(Saved entries)
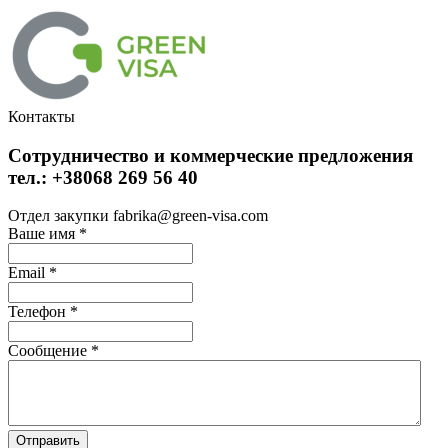
Контакты
Сотрудничество и коммерческие предложения
тел.: +38068 269 56 40
Отдел закупки fabrika@green-visa.com
Ваше имя
*
Email
*
Телефон
*
Сообщение
*
Отправить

Task statement -> Return all records exactly; no pictures.

Reply ->
Контакты
Сотрудничество и коммерческие предложения
тел.: +38068 269 56 40
Отдел закупки fabrika@green-visa.com
Ваше имя
*
Email
*
Телефон
*
Сообщение
*
Отправить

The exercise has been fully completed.